=== BRIEF 1 ===
In the listing, give the lines again, starting with the line that contains "bothered to look, she would h" and going on through the line that contains "images, videos, licenses, completeness, legality, or", with "Movie" replaced by "Film" throughout and everything else left unchanged.

Deep Hough Voting for 3D Object Detection in Point Clouds

YEOM JINSEOP·2023년 9월 5일
1

ML For 3D Data

목록 보기
20/27

🚀 Motivations

  • The goal of 3D object detection is to localize and
    recognize objects in a 3D scene.
    ➡️ This paper aims to estimate oriented 3D bounding boxes
    as wll as semantic classes of objects from point clouds.

  • To avoid processing irregular point clouds,
    1️⃣ current 3D object detection methods
    heavily rely on 2D-based detectors.

  • For example,

1) extend 2D detection frameworks such as Faster/Mask R-CNN to 3D
(Voxelize the irregular point clouds to regular 3D grids
and apply 3D CNN detectors)
🔥 which fails to leverage sparsity in the data
and suffer from high computation cost due to expensive 3D convolutions.

2) project points to regular 2D bird's eye view images
and then apply 2D detectors to localize objects
🔥 which sacrifices geometric details
which may be critical in cluttered indoor environments.

3) two-step pieline by firstly detecting objects in front-view images
and then localizing objects in frustum point cloudss
extruded from the 2D boxes
🔥 which is strictly dependent on the 2D detector
and will miss an object entirely if it is not detected in 2D.

  • ✅ This paper introduced a point cloud focused 3D detection framework
    that directly processes raw data
    and does not depend on any 2D detectors.

  • Due to the sparsity of point clouds data
    (samples from 2D manifolds in 3D space),
    a major challenge exitst
    when directly predicting bounding box parameters from scene points:
    a 3D object centroid can be far from any surface point
    thus hard to regress accurately in one step.

=== RECORDS FOR THIS TASK ===
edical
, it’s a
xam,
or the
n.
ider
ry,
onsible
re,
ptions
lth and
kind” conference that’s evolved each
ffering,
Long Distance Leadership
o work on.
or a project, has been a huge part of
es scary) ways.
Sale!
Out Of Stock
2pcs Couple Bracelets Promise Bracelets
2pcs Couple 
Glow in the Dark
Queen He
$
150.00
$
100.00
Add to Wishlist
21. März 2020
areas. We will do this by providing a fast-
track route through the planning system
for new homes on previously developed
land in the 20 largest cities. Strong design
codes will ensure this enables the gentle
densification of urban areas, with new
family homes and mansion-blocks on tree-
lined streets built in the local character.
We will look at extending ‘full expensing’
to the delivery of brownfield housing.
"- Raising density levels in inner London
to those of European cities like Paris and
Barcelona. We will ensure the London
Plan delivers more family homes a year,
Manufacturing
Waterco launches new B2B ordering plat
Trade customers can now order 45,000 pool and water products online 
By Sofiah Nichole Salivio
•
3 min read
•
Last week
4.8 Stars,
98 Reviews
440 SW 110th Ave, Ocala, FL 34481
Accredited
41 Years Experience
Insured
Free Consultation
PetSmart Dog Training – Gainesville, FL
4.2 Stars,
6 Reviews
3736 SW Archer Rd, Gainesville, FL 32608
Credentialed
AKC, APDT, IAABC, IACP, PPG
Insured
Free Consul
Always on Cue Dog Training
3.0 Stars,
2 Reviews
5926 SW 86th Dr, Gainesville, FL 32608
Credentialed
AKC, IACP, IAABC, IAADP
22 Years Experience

--

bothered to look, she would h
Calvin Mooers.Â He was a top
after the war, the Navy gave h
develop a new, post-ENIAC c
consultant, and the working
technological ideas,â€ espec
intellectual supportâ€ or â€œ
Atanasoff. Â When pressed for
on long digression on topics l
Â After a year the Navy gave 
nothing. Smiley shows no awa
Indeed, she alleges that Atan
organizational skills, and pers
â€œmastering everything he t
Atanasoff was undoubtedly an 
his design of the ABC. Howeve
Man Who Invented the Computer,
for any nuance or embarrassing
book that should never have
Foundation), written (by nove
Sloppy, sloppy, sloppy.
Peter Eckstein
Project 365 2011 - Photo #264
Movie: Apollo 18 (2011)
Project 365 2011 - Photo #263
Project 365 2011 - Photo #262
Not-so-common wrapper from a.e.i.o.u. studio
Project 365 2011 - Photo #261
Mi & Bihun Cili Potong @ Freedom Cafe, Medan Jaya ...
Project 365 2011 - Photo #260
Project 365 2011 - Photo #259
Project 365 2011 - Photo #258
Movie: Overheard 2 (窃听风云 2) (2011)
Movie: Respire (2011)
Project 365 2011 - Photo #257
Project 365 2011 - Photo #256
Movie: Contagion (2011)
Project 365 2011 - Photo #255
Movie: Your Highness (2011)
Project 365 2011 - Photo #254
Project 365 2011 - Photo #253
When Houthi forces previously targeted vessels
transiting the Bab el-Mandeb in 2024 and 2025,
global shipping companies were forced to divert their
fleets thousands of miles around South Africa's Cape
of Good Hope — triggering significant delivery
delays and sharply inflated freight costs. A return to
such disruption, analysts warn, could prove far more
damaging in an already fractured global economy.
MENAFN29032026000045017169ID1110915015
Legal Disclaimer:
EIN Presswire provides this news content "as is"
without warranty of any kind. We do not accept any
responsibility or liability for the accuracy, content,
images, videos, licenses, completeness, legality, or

=== BRIEF 2 ===
According to the passage on deep Hough voting, what does the 3D detection framework introduced by the paper not depend on?

=== WRITTEN RESPONSE 1 ===
bothered to look, she would h
Calvin Mooers.Â He was a top
after the war, the Navy gave h
develop a new, post-ENIAC c
consultant, and the working
technological ideas,â€ espec
intellectual supportâ€ or â€œ
Atanasoff. Â When pressed for
on long digression on topics l
Â After a year the Navy gave 
nothing. Smiley shows no awa
Indeed, she alleges that Atan
organizational skills, and pers
â€œmastering everything he t
Atanasoff was undoubtedly an 
his design of the ABC. Howeve
Man Who Invented the Computer,
for any nuance or embarrassing
book that should never have
Foundation), written (by nove
Sloppy, sloppy, sloppy.
Peter Eckstein
Project 365 2011 - Photo #264
Film: Apollo 18 (2011)
Project 365 2011 - Photo #263
Project 365 2011 - Photo #262
Not-so-common wrapper from a.e.i.o.u. studio
Project 365 2011 - Photo #261
Mi & Bihun Cili Potong @ Freedom Cafe, Medan Jaya ...
Project 365 2011 - Photo #260
Project 365 2011 - Photo #259
Project 365 2011 - Photo #258
Film: Overheard 2 (窃听风云 2) (2011)
Film: Respire (2011)
Project 365 2011 - Photo #257
Project 365 2011 - Photo #256
Film: Contagion (2011)
Project 365 2011 - Photo #255
Film: Your Highness (2011)
Project 365 2011 - Photo #254
Project 365 2011 - Photo #253
When Houthi forces previously targeted vessels
transiting the Bab el-Mandeb in 2024 and 2025,
global shipping companies were forced to divert their
fleets thousands of miles around South Africa's Cape
of Good Hope — triggering significant delivery
delays and sharply inflated freight costs. A return to
such disruption, analysts warn, could prove far more
damaging in an already fractured global economy.
MENAFN29032026000045017169ID1110915015
Legal Disclaimer:
EIN Presswire provides this news content "as is"
without warranty of any kind. We do not accept any
responsibility or liability for the accuracy, content,
images, videos, licenses, completeness, legality, or

=== WRITTEN RESPONSE 2 ===
It does not depend on any 2D detectors.